==== Supplied records

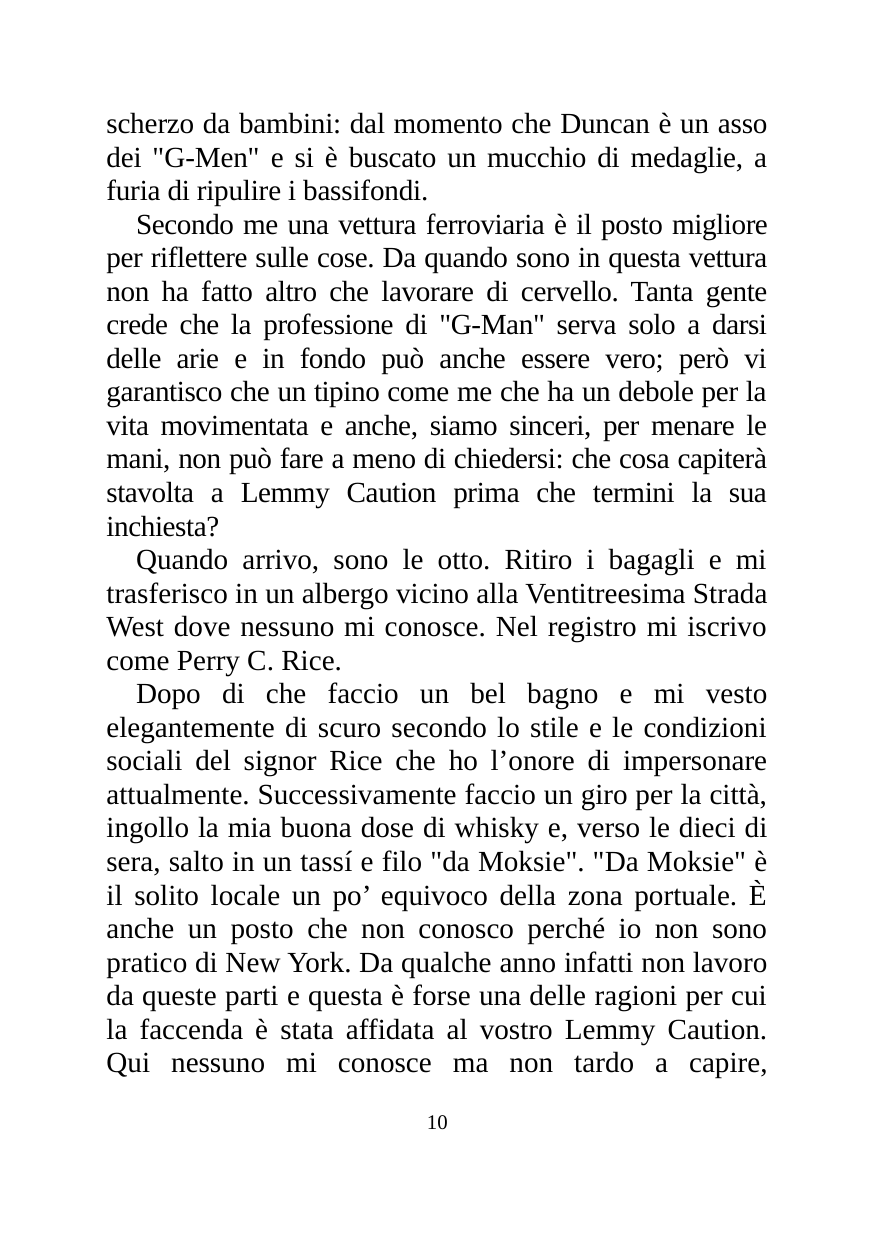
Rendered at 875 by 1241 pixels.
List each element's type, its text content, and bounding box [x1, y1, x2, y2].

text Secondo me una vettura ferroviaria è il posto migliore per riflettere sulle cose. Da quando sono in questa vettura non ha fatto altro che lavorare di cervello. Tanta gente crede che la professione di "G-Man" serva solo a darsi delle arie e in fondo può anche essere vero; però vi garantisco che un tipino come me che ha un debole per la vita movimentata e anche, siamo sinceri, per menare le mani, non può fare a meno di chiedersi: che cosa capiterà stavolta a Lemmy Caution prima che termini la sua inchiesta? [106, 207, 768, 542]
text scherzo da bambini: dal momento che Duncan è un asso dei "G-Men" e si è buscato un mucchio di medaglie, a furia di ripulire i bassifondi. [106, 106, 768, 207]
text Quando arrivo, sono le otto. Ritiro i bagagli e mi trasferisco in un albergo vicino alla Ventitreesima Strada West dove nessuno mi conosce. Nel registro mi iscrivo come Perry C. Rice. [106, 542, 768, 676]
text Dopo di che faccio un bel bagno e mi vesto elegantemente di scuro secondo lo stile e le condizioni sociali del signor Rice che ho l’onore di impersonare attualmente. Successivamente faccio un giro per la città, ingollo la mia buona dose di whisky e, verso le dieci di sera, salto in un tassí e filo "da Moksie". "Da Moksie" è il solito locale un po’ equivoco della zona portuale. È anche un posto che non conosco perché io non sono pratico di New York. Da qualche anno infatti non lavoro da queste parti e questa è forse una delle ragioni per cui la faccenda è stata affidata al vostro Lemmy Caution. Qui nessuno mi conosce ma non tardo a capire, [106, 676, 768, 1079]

========

Set problem:
Reproduce all of the data above word for word, leaving out the picture.

Result for this exercise:
Rendered at 875 by 1241 pixels.
List each element's type, its text content, and bounding box [x1, y1, x2, y2].

text Secondo me una vettura ferroviaria è il posto migliore per riflettere sulle cose. Da quando sono in questa vettura non ha fatto altro che lavorare di cervello. Tanta gente crede che la professione di "G-Man" serva solo a darsi delle arie e in fondo può anche essere vero; però vi garantisco che un tipino come me che ha un debole per la vita movimentata e anche, siamo sinceri, per menare le mani, non può fare a meno di chiedersi: che cosa capiterà stavolta a Lemmy Caution prima che termini la sua inchiesta? [106, 207, 768, 542]
text scherzo da bambini: dal momento che Duncan è un asso dei "G-Men" e si è buscato un mucchio di medaglie, a furia di ripulire i bassifondi. [106, 106, 768, 207]
text Quando arrivo, sono le otto. Ritiro i bagagli e mi trasferisco in un albergo vicino alla Ventitreesima Strada West dove nessuno mi conosce. Nel registro mi iscrivo come Perry C. Rice. [106, 542, 768, 676]
text Dopo di che faccio un bel bagno e mi vesto elegantemente di scuro secondo lo stile e le condizioni sociali del signor Rice che ho l’onore di impersonare attualmente. Successivamente faccio un giro per la città, ingollo la mia buona dose di whisky e, verso le dieci di sera, salto in un tassí e filo "da Moksie". "Da Moksie" è il solito locale un po’ equivoco della zona portuale. È anche un posto che non conosco perché io non sono pratico di New York. Da qualche anno infatti non lavoro da queste parti e questa è forse una delle ragioni per cui la faccenda è stata affidata al vostro Lemmy Caution. Qui nessuno mi conosce ma non tardo a capire, [106, 676, 768, 1079]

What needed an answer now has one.